From the FDA Drug Label
Alendronate reduces bone resorption with no direct effect on bone formation, although the latter process is ultimately reduced because bone resorption and formation are coupled during bone turnover Osteoporosis in Postmenopausal Women Osteoporosis is characterized by low bone mass that leads to an increased risk of fracture. Long-term treatment of osteoporosis with alendronate sodium 10 mg/day (for up to five years) reduced urinary excretion of markers of bone resorption, deoxypyridinoline and cross-linked N-telopeptides of type I collagen, by approximately 50% and 70%, respectively, to reach levels similar to those seen in healthy premenopausal women
The initial treatment for a 66-year-old female with osteoporosis is alendronate sodium 10 mg/day or once weekly alendronate sodium 70 mg to reduce bone resorption and increase bone mass, as indicated by the reduction in urinary excretion of markers of bone resorption 2.
- Key benefits:
- Reduces bone resorption
- Increases bone mass
- Decreases the risk of fracture
- Important considerations:
- Treatment should be continuous to suppress osteoclasts on newly formed resorption surfaces
- Alendronate must be taken as directed to ensure proper absorption and effectiveness
From the Research
Initial Treatment for Osteoporosis
The initial treatment for a 66-year-old female with osteoporosis typically involves the use of bisphosphonates, which are considered the cornerstone of treatment for postmenopausal osteoporosis 3.
Bisphosphonate Therapy
- Alendronate and risedronate are commonly used oral bisphosphonates, given once weekly, which have been shown to reduce significantly the risk of vertebral and nonvertebral fractures 3.

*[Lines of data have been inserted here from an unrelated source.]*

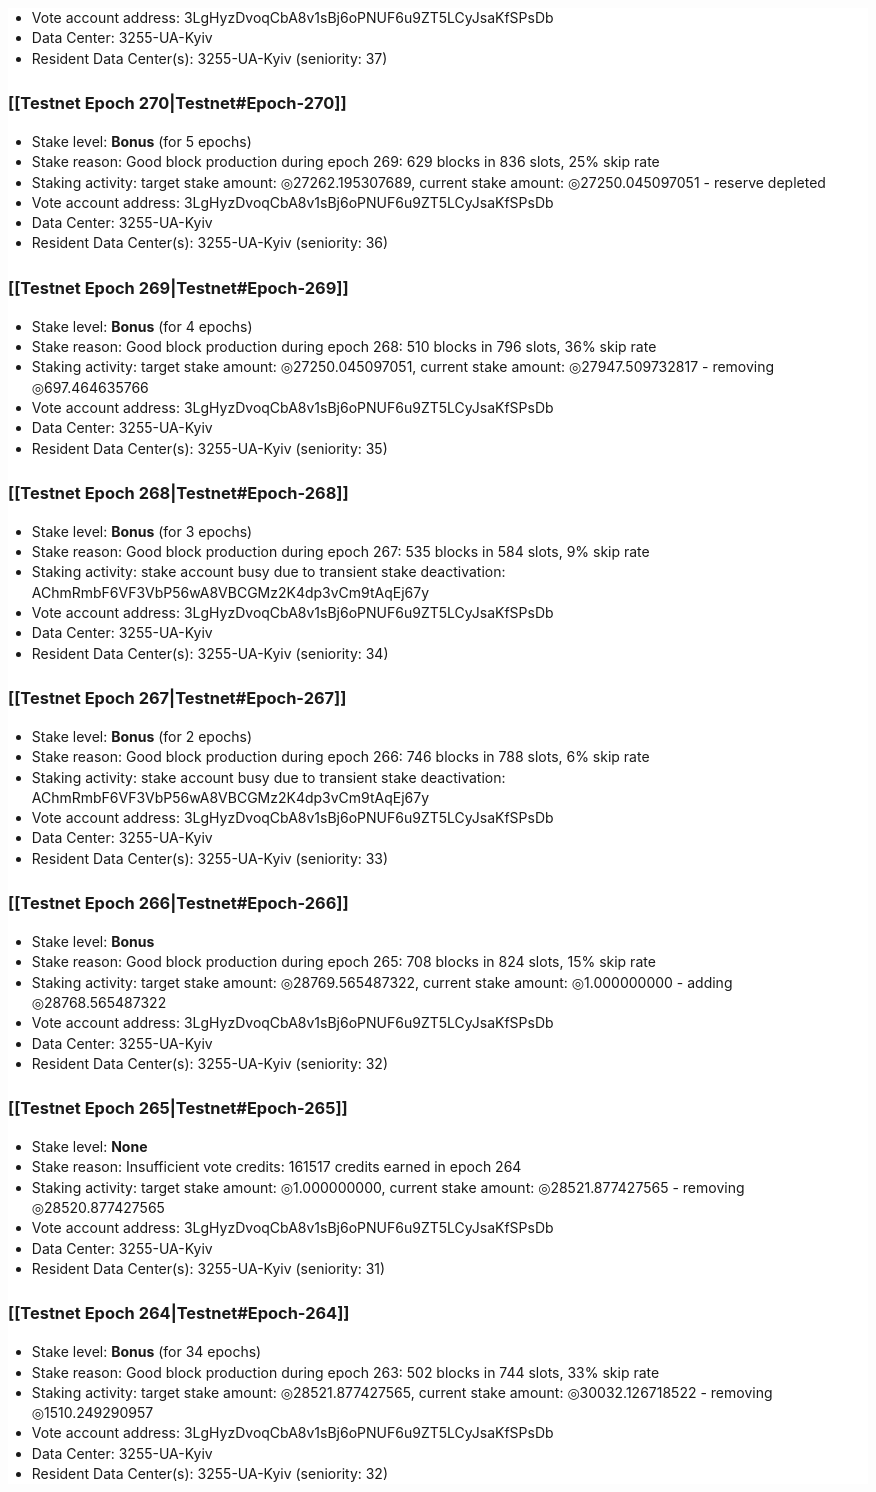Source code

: * Vote account address: 3LgHyzDvoqCbA8v1sBj6oPNUF6u9ZT5LCyJsaKfSPsDb
* Data Center: 3255-UA-Kyiv
* Resident Data Center(s): 3255-UA-Kyiv (seniority: 37)
### [[Testnet Epoch 270|Testnet#Epoch-270]]
* Stake level: **Bonus** (for 5 epochs)
* Stake reason: Good block production during epoch 269: 629 blocks in 836 slots, 25% skip rate
* Staking activity: target stake amount: ◎27262.195307689, current stake amount: ◎27250.045097051 - reserve depleted
* Vote account address: 3LgHyzDvoqCbA8v1sBj6oPNUF6u9ZT5LCyJsaKfSPsDb
* Data Center: 3255-UA-Kyiv
* Resident Data Center(s): 3255-UA-Kyiv (seniority: 36)
### [[Testnet Epoch 269|Testnet#Epoch-269]]
* Stake level: **Bonus** (for 4 epochs)
* Stake reason: Good block production during epoch 268: 510 blocks in 796 slots, 36% skip rate
* Staking activity: target stake amount: ◎27250.045097051, current stake amount: ◎27947.509732817 - removing ◎697.464635766
* Vote account address: 3LgHyzDvoqCbA8v1sBj6oPNUF6u9ZT5LCyJsaKfSPsDb
* Data Center: 3255-UA-Kyiv
* Resident Data Center(s): 3255-UA-Kyiv (seniority: 35)
### [[Testnet Epoch 268|Testnet#Epoch-268]]
* Stake level: **Bonus** (for 3 epochs)
* Stake reason: Good block production during epoch 267: 535 blocks in 584 slots, 9% skip rate
* Staking activity: stake account busy due to transient stake deactivation: AChmRmbF6VF3VbP56wA8VBCGMz2K4dp3vCm9tAqEj67y
* Vote account address: 3LgHyzDvoqCbA8v1sBj6oPNUF6u9ZT5LCyJsaKfSPsDb
* Data Center: 3255-UA-Kyiv
* Resident Data Center(s): 3255-UA-Kyiv (seniority: 34)
### [[Testnet Epoch 267|Testnet#Epoch-267]]
* Stake level: **Bonus** (for 2 epochs)
* Stake reason: Good block production during epoch 266: 746 blocks in 788 slots, 6% skip rate
* Staking activity: stake account busy due to transient stake deactivation: AChmRmbF6VF3VbP56wA8VBCGMz2K4dp3vCm9tAqEj67y
* Vote account address: 3LgHyzDvoqCbA8v1sBj6oPNUF6u9ZT5LCyJsaKfSPsDb
* Data Center: 3255-UA-Kyiv
* Resident Data Center(s): 3255-UA-Kyiv (seniority: 33)
### [[Testnet Epoch 266|Testnet#Epoch-266]]
* Stake level: **Bonus**
* Stake reason: Good block production during epoch 265: 708 blocks in 824 slots, 15% skip rate
* Staking activity: target stake amount: ◎28769.565487322, current stake amount: ◎1.000000000 - adding ◎28768.565487322
* Vote account address: 3LgHyzDvoqCbA8v1sBj6oPNUF6u9ZT5LCyJsaKfSPsDb
* Data Center: 3255-UA-Kyiv
* Resident Data Center(s): 3255-UA-Kyiv (seniority: 32)
### [[Testnet Epoch 265|Testnet#Epoch-265]]
* Stake level: **None**
* Stake reason: Insufficient vote credits: 161517 credits earned in epoch 264
* Staking activity: target stake amount: ◎1.000000000, current stake amount: ◎28521.877427565 - removing ◎28520.877427565
* Vote account address: 3LgHyzDvoqCbA8v1sBj6oPNUF6u9ZT5LCyJsaKfSPsDb
* Data Center: 3255-UA-Kyiv
* Resident Data Center(s): 3255-UA-Kyiv (seniority: 31)
### [[Testnet Epoch 264|Testnet#Epoch-264]]
* Stake level: **Bonus** (for 34 epochs)
* Stake reason: Good block production during epoch 263: 502 blocks in 744 slots, 33% skip rate
* Staking activity: target stake amount: ◎28521.877427565, current stake amount: ◎30032.126718522 - removing ◎1510.249290957
* Vote account address: 3LgHyzDvoqCbA8v1sBj6oPNUF6u9ZT5LCyJsaKfSPsDb
* Data Center: 3255-UA-Kyiv
* Resident Data Center(s): 3255-UA-Kyiv (seniority: 32)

- Alendronate is available in a 70 mg formulation to be taken once a week, providing continuous inhibition of bone resorption 4.
- The effects of bisphosphonates appear early, within 6-12 months, and are sustained 3.
Alternative Treatment Options
- Denosumab, a humanized monoclonal antibody, is an alternative treatment option that has been shown to increase bone mineral density and decrease vertebral, nonvertebral, and hip fractures 5.
- Denosumab is administered by subcutaneous injection every six months, which may improve adherence to treatment 5.
Treatment Considerations for Older Adults
- There is limited data on the pharmacological management of osteoporosis in older adults (>75 years), despite the high risk of fractures in this population 6.
- Risedronate, Alendronate, and Strontium Ranelate have been shown to reduce vertebral fracture risk in older adults, while Strontium Ranelate has also been shown to reduce non-vertebral and hip fracture risk 6.